ADFC: Oh doch! Die Rahmenbedingungen zur Nutzung von privaten PKW beeinflussen die Anzahl von PKW pro Haushalt und diese wiederum den Stellenwert, der dem Auto oder eben dem Fahrrad in der Verkehrspolitik einer Stadt zukommt. Und Vergleiche mit anderen europäischen Städten zeigen, dass der billigen Verfügbarkeit von Parkplätzen hierbei eine entscheidende Bedeutung zukommt.
Welche Zahlen zu den Zielen im Jahre 2035 schlagen Sie denn vor?

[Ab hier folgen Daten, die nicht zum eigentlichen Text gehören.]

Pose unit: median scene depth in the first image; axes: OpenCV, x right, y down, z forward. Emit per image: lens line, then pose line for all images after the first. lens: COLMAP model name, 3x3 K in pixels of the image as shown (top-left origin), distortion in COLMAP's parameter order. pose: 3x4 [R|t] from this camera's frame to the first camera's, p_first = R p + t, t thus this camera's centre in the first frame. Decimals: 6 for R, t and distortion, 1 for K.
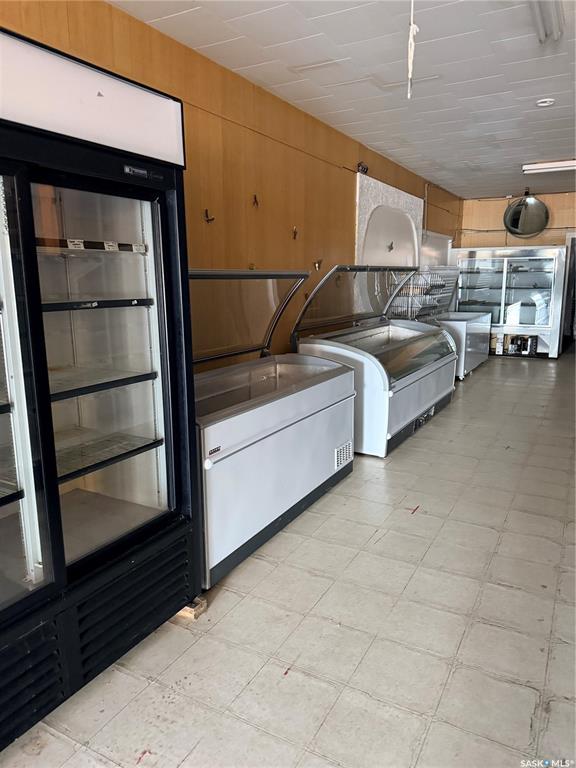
lens RADIAL K [[536.7, 0, 279.5], [0, 536.7, 381.7], [0, 0, 1]] dist [0.140311, -0.262047]
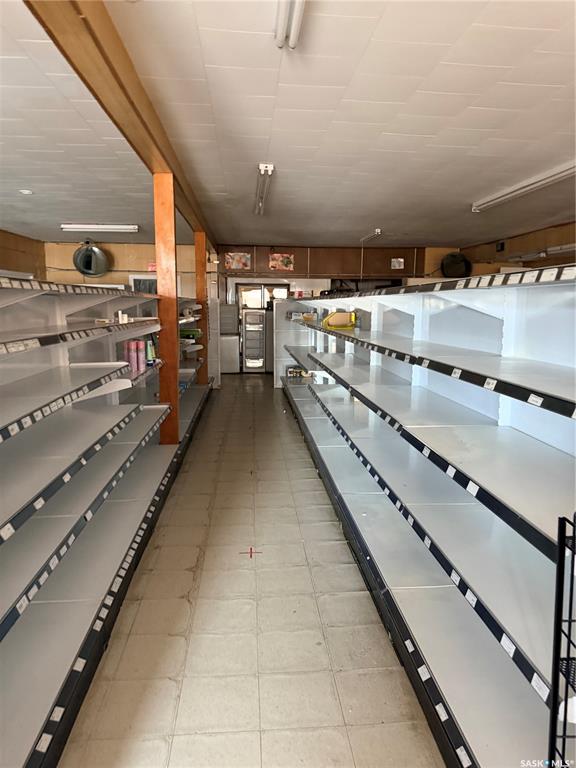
lens RADIAL K [[536.7, 0, 279.5], [0, 536.7, 381.7], [0, 0, 1]] dist [0.140311, -0.262047]
pose [[0.842848, -0.065262, 0.534181, 0.125573], [0.089948, 0.995740, -0.020270, 0.034508], [-0.530582, 0.065133, 0.845127, -0.249466]]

ADFC: Wir fordern eine Verdoppelung des Anteils des Radverkehrs. Bisher (2018) sieht die Zusammensetzung des Modal Split so aus: KFZ 40%, zu Fuß gehen 28%, Fahrrad 17% und ÖPNV 15%. 2035 soll es so aussehen: KFZ unter 20%, zu Fuß gehen 30%, Fahrrad über 30% und ÖPNV 20%. Es sollen Zwischenziele für die Jahre 2025 und 2030 formuliert werden. Maßnahmen, die schnell umgesetzt werden können, wie z.B. die Erhöhung der Anwohnerparkgebühren, werden vorgezogen. Aufwändige infrastrukturelle Maßnahmen, die planerischen Vorlauf und ggf. Bauzeit benötigen, erfolgen etwas später.
Wie kommen Sie auf diese Zahlen?
ADFC: Es gibt schon ähnliche Vorgaben des Landes, an denen sich die Stadt orientieren sollte. Dann gibt es Vergleiche mit anderen Städten: Amsterdam hat mit 822.000 Einwohnern diese Prozentwerte schon heute. Weiterhin die zu erwartenden Vorgaben zum Klimaschutz im Verkehrssektor vom Bund und schließlich: die Aufenthaltsqualität in der Stadt wird sich erhöhen und die Mannheimer werden im Schnitt durch die häufigere Bewegung gesünder sein als heute. Das ist doch eine gute Sache!